- _Exercise aim_: Reproduce the source text of each record below word for word, omitting the pictures.

Source texts of formatted documents:
============================================================
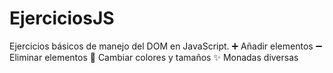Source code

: # EjerciciosJS
Ejercicios básicos de manejo del DOM en JavaScript.
➕ Añadir elementos
➖ Eliminar elementos
🎨 Cambiar colores y tamaños
✨ Monadas diversas
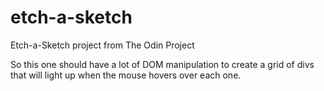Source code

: # etch-a-sketch
Etch-a-Sketch project from The Odin Project

So this one should have a lot of DOM manipulation to create a grid of divs that
will light up when the mouse hovers over each one.
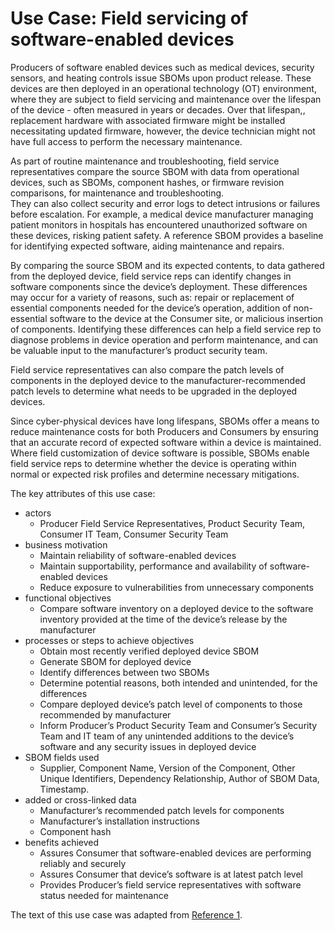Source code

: # Use Case: Field servicing of software-enabled devices

Producers of software enabled devices such as medical devices, security 
sensors, and heating controls issue SBOMs upon product release. 
These devices are then deployed in an operational technology (OT) 
environment, where they are subject to field servicing and maintenance over 
the lifespan of the device - often measured in years or decades. 
Over that lifespan,, replacement hardware with associated firmware might be 
installed necessitating  updated firmware, however, the device technician 
might not have full access to perform the necessary maintenance.

As part of routine maintenance and troubleshooting, field service 
representatives compare the source SBOM with data from operational devices, 
such as SBOMs, component hashes, or firmware revision comparisons, for 
maintenance and troubleshooting.  
They can also collect security and error logs to detect intrusions or 
failures before escalation. 
For example, a medical device manufacturer managing patient monitors in 
hospitals has encountered unauthorized software on these devices, risking 
patient safety. 
A reference SBOM provides a baseline for identifying expected software, 
aiding maintenance and repairs.

By comparing the source SBOM and its expected contents, to data gathered 
from the deployed device, field service reps can identify changes in 
software components since the device’s deployment. 
These differences may occur for a variety of reasons, such as: repair or 
replacement of essential components needed for the device’s operation, 
addition of non-essential software to the device at the Consumer site, or 
malicious insertion of components. 
Identifying these differences can help a field service rep to diagnose 
problems in device operation and perform maintenance, and can be valuable 
input to the manufacturer’s product security team.

Field service representatives can also compare the patch levels of 
components in the deployed device to the manufacturer-recommended patch 
levels to determine what needs to be upgraded in the deployed devices.

Since cyber-physical devices have long lifespans, SBOMs offer a means to 
reduce maintenance costs for both Producers and Consumers by ensuring that 
an accurate record of expected software within a device is maintained. 
Where field customization of device software is possible, SBOMs enable field 
service reps to determine whether the device is operating within normal or 
expected risk profiles and determine necessary mitigations. 

The key attributes of this use case:

* actors
   - Producer Field Service Representatives, Product Security Team, Consumer IT Team, Consumer Security Team
* business motivation
   - Maintain reliability of software-enabled devices
   - Maintain supportability, performance and availability of software-enabled devices
   - Reduce exposure to vulnerabilities from unnecessary components
* functional objectives
   - Compare software inventory on a deployed device to the software inventory provided at the time of the device’s release by the manufacturer
* processes or steps to achieve objectives
   - Obtain most recently verified deployed device SBOM
   - Generate SBOM for deployed device
   - Identify differences between two SBOMs
   - Determine potential reasons, both intended and unintended, for the differences
   - Compare deployed device’s patch level of components to those recommended by manufacturer
   - Inform Producer’s Product Security Team and Consumer’s Security Team and IT team of any unintended additions to the device’s software and any security issues in deployed device
* SBOM fields used
   - Supplier, Component Name, Version of the Component,
Other Unique Identifiers, Dependency Relationship, Author of
SBOM Data, Timestamp.
* added or cross-linked data
   - Manufacturer’s recommended patch levels for components
   - Manufacturer’s installation instructions
   - Component hash
* benefits achieved
   - Assures Consumer that software-enabled devices are performing reliably and securely
   - Assures Consumer that device’s software is at latest patch level
   - Provides Producer’s field service representatives with software status needed for maintenance


The text of this use case was adapted from [Reference 1](./README.md#references).
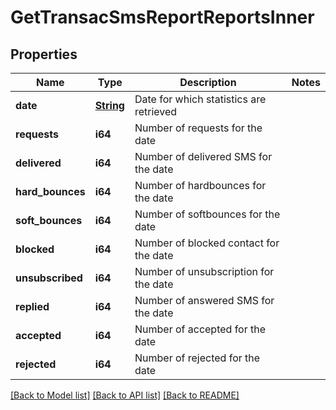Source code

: # GetTransacSmsReportReportsInner

## Properties

Name | Type | Description | Notes
------------ | ------------- | ------------- | -------------
**date** | [**String**](string.md) | Date for which statistics are retrieved | 
**requests** | **i64** | Number of requests for the date | 
**delivered** | **i64** | Number of delivered SMS for the date | 
**hard_bounces** | **i64** | Number of hardbounces for the date | 
**soft_bounces** | **i64** | Number of softbounces for the date | 
**blocked** | **i64** | Number of blocked contact for the date | 
**unsubscribed** | **i64** | Number of unsubscription for the date | 
**replied** | **i64** | Number of answered SMS for the date | 
**accepted** | **i64** | Number of accepted for the date | 
**rejected** | **i64** | Number of rejected for the date | 

[[Back to Model list]](../README.md#documentation-for-models) [[Back to API list]](../README.md#documentation-for-api-endpoints) [[Back to README]](../README.md)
============================================================
- _Output_:
Source code

: # EjerciciosJS
Ejercicios básicos de manejo del DOM en JavaScript.
➕ Añadir elementos
➖ Eliminar elementos
🎨 Cambiar colores y tamaños
✨ Monadas diversas
Source code

: # etch-a-sketch
Etch-a-Sketch project from The Odin Project

So this one should have a lot of DOM manipulation to create a grid of divs that
will light up when the mouse hovers over each one.
Source code

: # Use Case: Field servicing of software-enabled devices

Producers of software enabled devices such as medical devices, security 
sensors, and heating controls issue SBOMs upon product release. 
These devices are then deployed in an operational technology (OT) 
environment, where they are subject to field servicing and maintenance over 
the lifespan of the device - often measured in years or decades. 
Over that lifespan,, replacement hardware with associated firmware might be 
installed necessitating  updated firmware, however, the device technician 
might not have full access to perform the necessary maintenance.

As part of routine maintenance and troubleshooting, field service 
representatives compare the source SBOM with data from operational devices, 
such as SBOMs, component hashes, or firmware revision comparisons, for 
maintenance and troubleshooting.  
They can also collect security and error logs to detect intrusions or 
failures before escalation. 
For example, a medical device manufacturer managing patient monitors in 
hospitals has encountered unauthorized software on these devices, risking 
patient safety. 
A reference SBOM provides a baseline for identifying expected software, 
aiding maintenance and repairs.

By comparing the source SBOM and its expected contents, to data gathered 
from the deployed device, field service reps can identify changes in 
software components since the device’s deployment. 
These differences may occur for a variety of reasons, such as: repair or 
replacement of essential components needed for the device’s operation, 
addition of non-essential software to the device at the Consumer site, or 
malicious insertion of components. 
Identifying these differences can help a field service rep to diagnose 
problems in device operation and perform maintenance, and can be valuable 
input to the manufacturer’s product security team.

Field service representatives can also compare the patch levels of 
components in the deployed device to the manufacturer-recommended patch 
levels to determine what needs to be upgraded in the deployed devices.

Since cyber-physical devices have long lifespans, SBOMs offer a means to 
reduce maintenance costs for both Producers and Consumers by ensuring that 
an accurate record of expected software within a device is maintained. 
Where field customization of device software is possible, SBOMs enable field 
service reps to determine whether the device is operating within normal or 
expected risk profiles and determine necessary mitigations. 

The key attributes of this use case:

* actors
   - Producer Field Service Representatives, Product Security Team, Consumer IT Team, Consumer Security Team
* business motivation
   - Maintain reliability of software-enabled devices
   - Maintain supportability, performance and availability of software-enabled devices
   - Reduce exposure to vulnerabilities from unnecessary components
* functional objectives
   - Compare software inventory on a deployed device to the software inventory provided at the time of the device’s release by the manufacturer
* processes or steps to achieve objectives
   - Obtain most recently verified deployed device SBOM
   - Generate SBOM for deployed device
   - Identify differences between two SBOMs
   - Determine potential reasons, both intended and unintended, for the differences
   - Compare deployed device’s patch level of components to those recommended by manufacturer
   - Inform Producer’s Product Security Team and Consumer’s Security Team and IT team of any unintended additions to the device’s software and any security issues in deployed device
* SBOM fields used
   - Supplier, Component Name, Version of the Component,
Other Unique Identifiers, Dependency Relationship, Author of
SBOM Data, Timestamp.
* added or cross-linked data
   - Manufacturer’s recommended patch levels for components
   - Manufacturer’s installation instructions
   - Component hash
* benefits achieved
   - Assures Consumer that software-enabled devices are performing reliably and securely
   - Assures Consumer that device’s software is at latest patch level
   - Provides Producer’s field service representatives with software status needed for maintenance


The text of this use case was adapted from [Reference 1](./README.md#references).
Source code

: # GetTransacSmsReportReportsInner

## Properties

Name | Type | Description | Notes
------------ | ------------- | ------------- | -------------
**date** | [**String**](string.md) | Date for which statistics are retrieved | 
**requests** | **i64** | Number of requests for the date | 
**delivered** | **i64** | Number of delivered SMS for the date | 
**hard_bounces** | **i64** | Number of hardbounces for the date | 
**soft_bounces** | **i64** | Number of softbounces for the date | 
**blocked** | **i64** | Number of blocked contact for the date | 
**unsubscribed** | **i64** | Number of unsubscription for the date | 
**replied** | **i64** | Number of answered SMS for the date | 
**accepted** | **i64** | Number of accepted for the date | 
**rejected** | **i64** | Number of rejected for the date | 

[[Back to Model list]](../README.md#documentation-for-models) [[Back to API list]](../README.md#documentation-for-api-endpoints) [[Back to README]](../README.md)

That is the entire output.